Some samples, just picking from your chart: (1) No blood moon in 31, but there was one in 33 via lunar eclipse (Acts 2:16-21); (2) No typological 10 Nisan entry represented by the inspection of the lamb because 10 Nisan would be on Sabbath, not a journeying day (Ex. 12:3); (3) No evidence that "preparation" was a term for a day before an annual rest day, because there was no food prep on such days but only before Sabbath (Ex. 16:5); (4) The holy convocation of 15 Nisan is not called "Sabbath" or "Sabbatical" anywhere, only "miqra" (assembly, Lev. 23:7); (5) Modern translations select the past rather than the perfect to translate the aorist in Mark 16:1, while KJV uses perfect tense to indicate the reading compatible with the 6th-day crucifixion and all other verses: "When the sabbath was past, [they] had bought sweet spices", i.e., at the end of Sabbath they had already bought them.

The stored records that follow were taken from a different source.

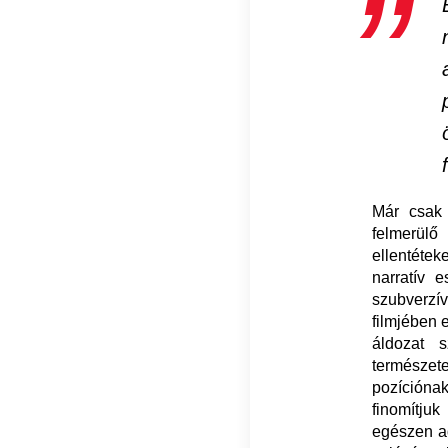
Már csak 
felmerülő
ellentétek
narratív 
szubverzí
filmjében 
áldozat 
természe
pozícióna
finomítjuk
egészen ad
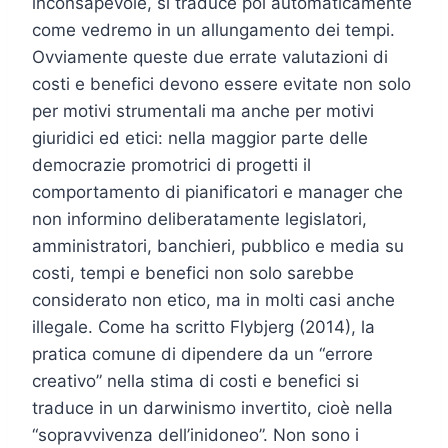
inconsapevole, si traduce poi automaticamente
come vedremo in un allungamento dei tempi.
Ovviamente queste due errate valutazioni di
costi e benefici devono essere evitate non solo
per motivi strumentali ma anche per motivi
giuridici ed etici: nella maggior parte delle
democrazie promotrici di progetti il
comportamento di pianificatori e manager che
non informino deliberatamente legislatori,
amministratori, banchieri, pubblico e media su
costi, tempi e benefici non solo sarebbe
considerato non etico, ma in molti casi anche
illegale. Come ha scritto Flybjerg (2014), la
pratica comune di dipendere da un “errore
creativo” nella stima di costi e benefici si
traduce in un darwinismo invertito, cioè nella
“sopravvivenza dell’inidoneo”. Non sono i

That brings us to the many lines of argument that "three days and three nights" is not to be taken as it reads in literal English. First, in literal English it is incompatible with the more-frequent phrase "on the third day"; the position ignores all these and their similarities. Second, David also uses "on the third day" interchangeably with "three days agone" and "three days and three nights", 1 Sam. 30:1, 12-13. Third, several narratives demonstrate that a three-day cycle was a common narrative framing and "third day" was synonymous with what we call "day after tomorrow". Fourth, this agrees with every other evidence of inclusive counting demonstrated in the Bible and Near East literature generically. I have several more points in the files.

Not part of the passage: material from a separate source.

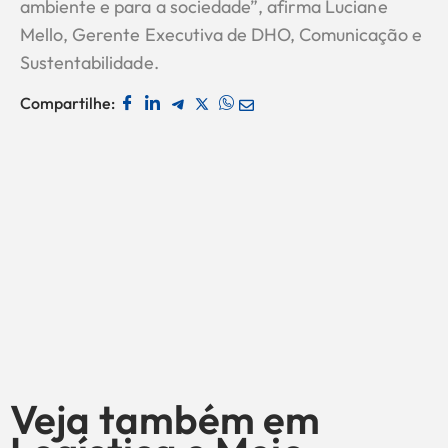
ambiente e para a sociedade”, afirma Luciane
Mello, Gerente Executiva de DHO, Comunicação e
Sustentabilidade.
Compartilhe:
Veja também em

So if one is willing to respect all the texts I believe one is gradually weaned of the Wednesday theory. I took time to consider it and on occasions favored it a bit, but I realized it introduces far more inconsistencies than it resolves. Thanks for listening!
SwampRangers, I respectfully disagree, but I’ll leave it there.
Well, I appreciate your listening. What's more important is that 7th-day resters stick together, which is what I've been able to do in congregations where this question remained unsettled.